## TASK BRIEF
Copy every row below character for character, omitting the pictures.

## INPUT

- Opening Delimiter -

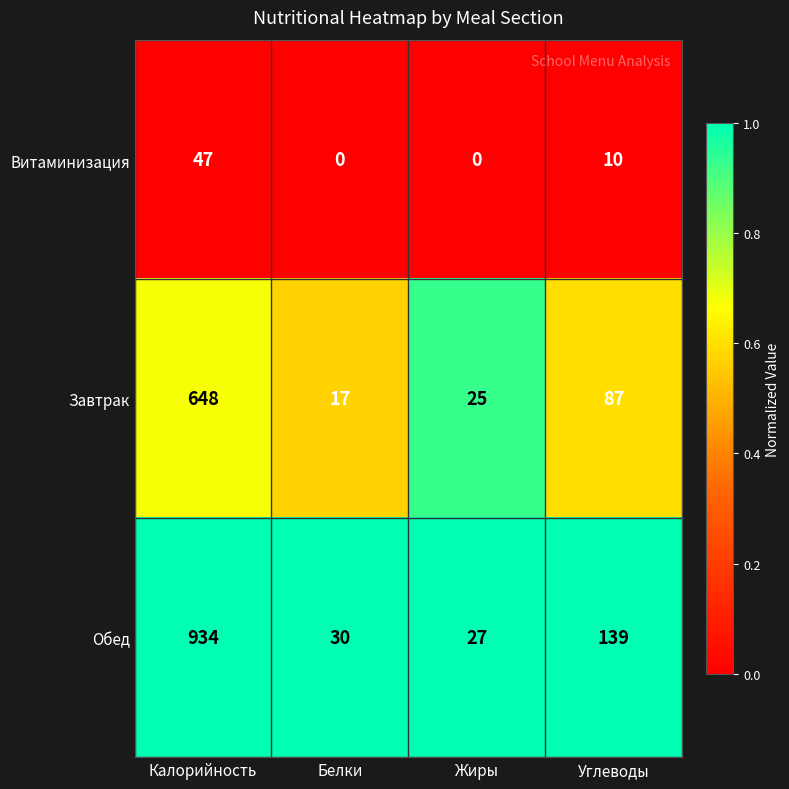

How many data points does each series have?

4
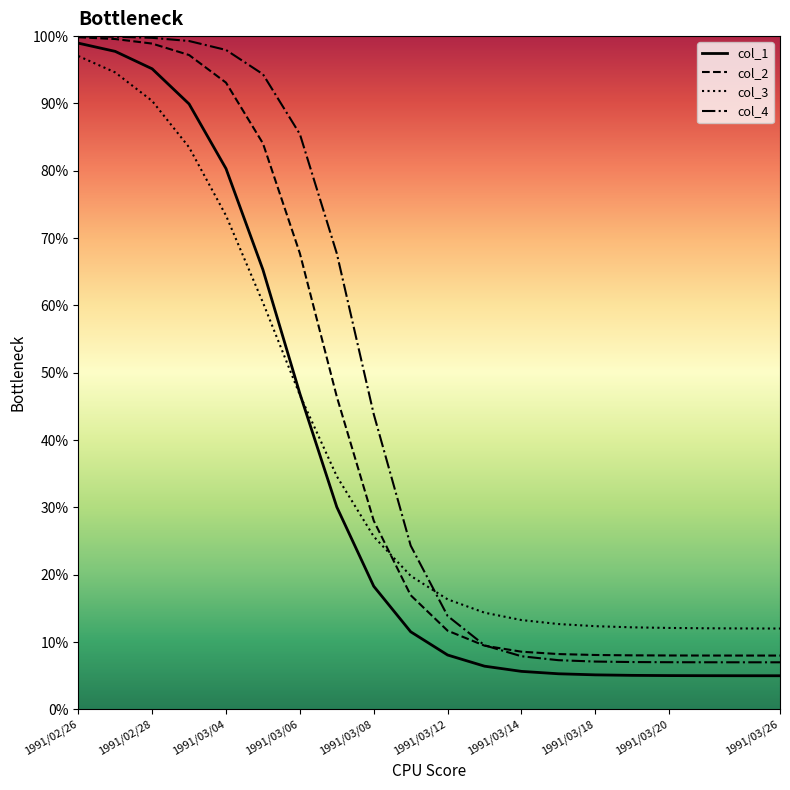

The col_1 series shows 80.3 at 1991/03/04. True or false?

True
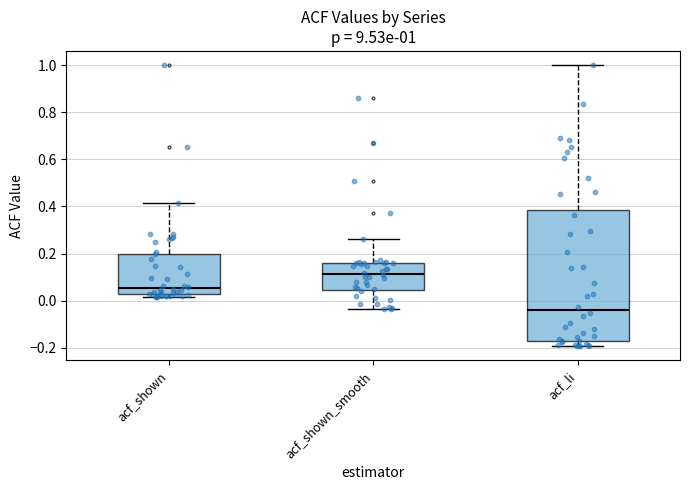

Comparing the boxes themselves (not the whiskers), which one is the tallest?

acf_li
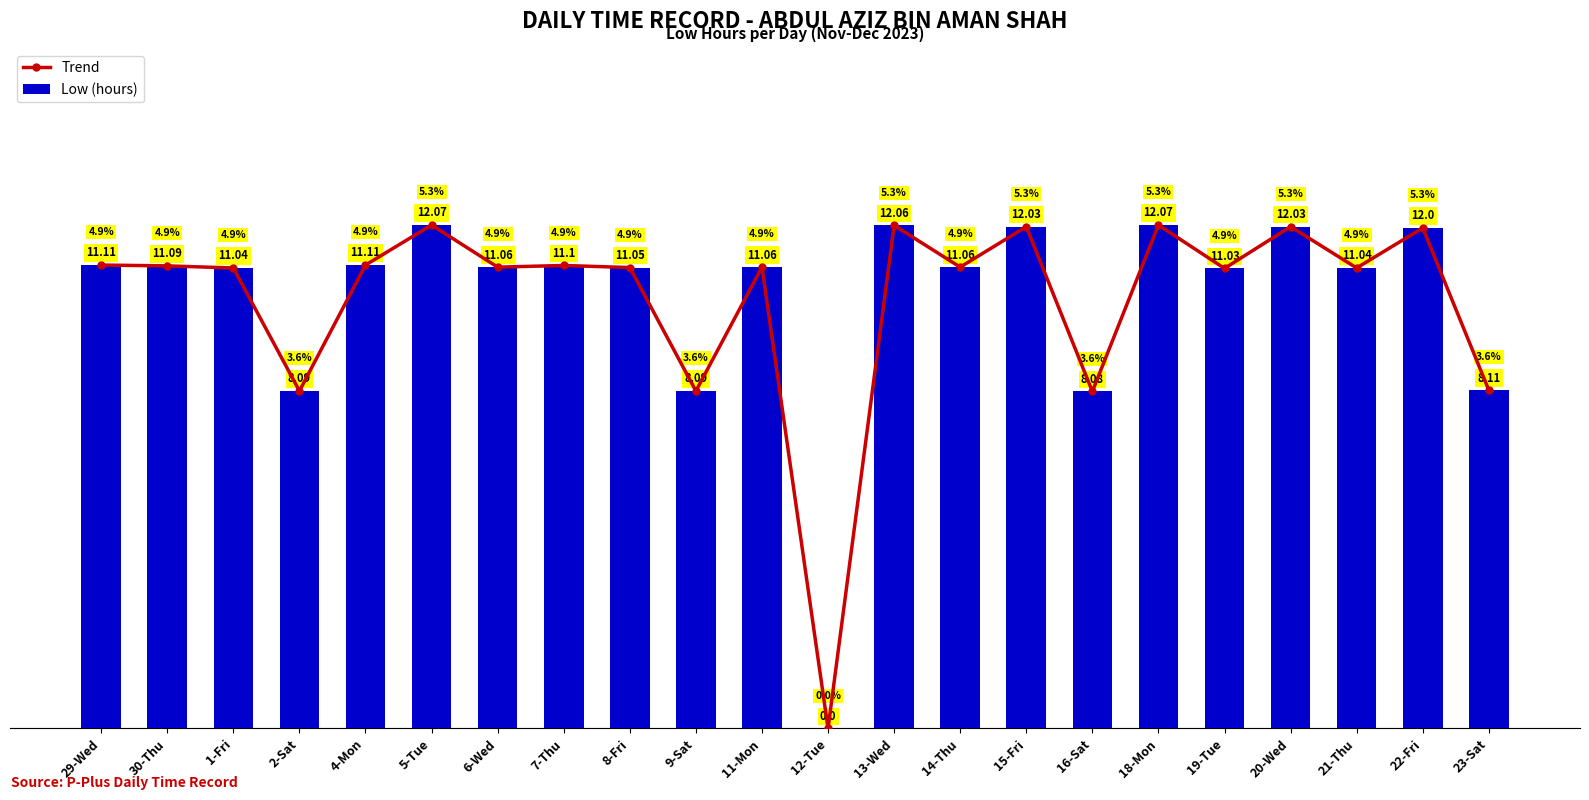

Reading left to right, transcribe all the data shown in this chart.

Trend: 29-Wed=11.1	30-Thu=11.1	1-Fri=11.0	2-Sat=8.1	4-Mon=11.1	5-Tue=12.1	6-Wed=11.1	7-Thu=11.1	8-Fri=11.1	9-Sat=8.1	11-Mon=11.1	12-Tue=0.0	13-Wed=12.1	14-Thu=11.1	15-Fri=12.0	16-Sat=8.1	18-Mon=12.1	19-Tue=11.0	20-Wed=12.0	21-Thu=11.0	22-Fri=12.0	23-Sat=8.1
Low (hours): 29-Wed=11.1	30-Thu=11.1	1-Fri=11.0	2-Sat=8.1	4-Mon=11.1	5-Tue=12.1	6-Wed=11.1	7-Thu=11.1	8-Fri=11.1	9-Sat=8.1	11-Mon=11.1	12-Tue=0.0	13-Wed=12.1	14-Thu=11.1	15-Fri=12.0	16-Sat=8.1	18-Mon=12.1	19-Tue=11.0	20-Wed=12.0	21-Thu=11.0	22-Fri=12.0	23-Sat=8.1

- Closing Delimiter -

## ANSWER TO THE PROBLEM
How many data points does each series have?

4

The col_1 series shows 80.3 at 1991/03/04. True or false?

True

Comparing the boxes themselves (not the whiskers), which one is the tallest?

acf_li

Reading left to right, transcribe all the data shown in this chart.

Trend: 29-Wed=11.1	30-Thu=11.1	1-Fri=11.0	2-Sat=8.1	4-Mon=11.1	5-Tue=12.1	6-Wed=11.1	7-Thu=11.1	8-Fri=11.1	9-Sat=8.1	11-Mon=11.1	12-Tue=0.0	13-Wed=12.1	14-Thu=11.1	15-Fri=12.0	16-Sat=8.1	18-Mon=12.1	19-Tue=11.0	20-Wed=12.0	21-Thu=11.0	22-Fri=12.0	23-Sat=8.1
Low (hours): 29-Wed=11.1	30-Thu=11.1	1-Fri=11.0	2-Sat=8.1	4-Mon=11.1	5-Tue=12.1	6-Wed=11.1	7-Thu=11.1	8-Fri=11.1	9-Sat=8.1	11-Mon=11.1	12-Tue=0.0	13-Wed=12.1	14-Thu=11.1	15-Fri=12.0	16-Sat=8.1	18-Mon=12.1	19-Tue=11.0	20-Wed=12.0	21-Thu=11.0	22-Fri=12.0	23-Sat=8.1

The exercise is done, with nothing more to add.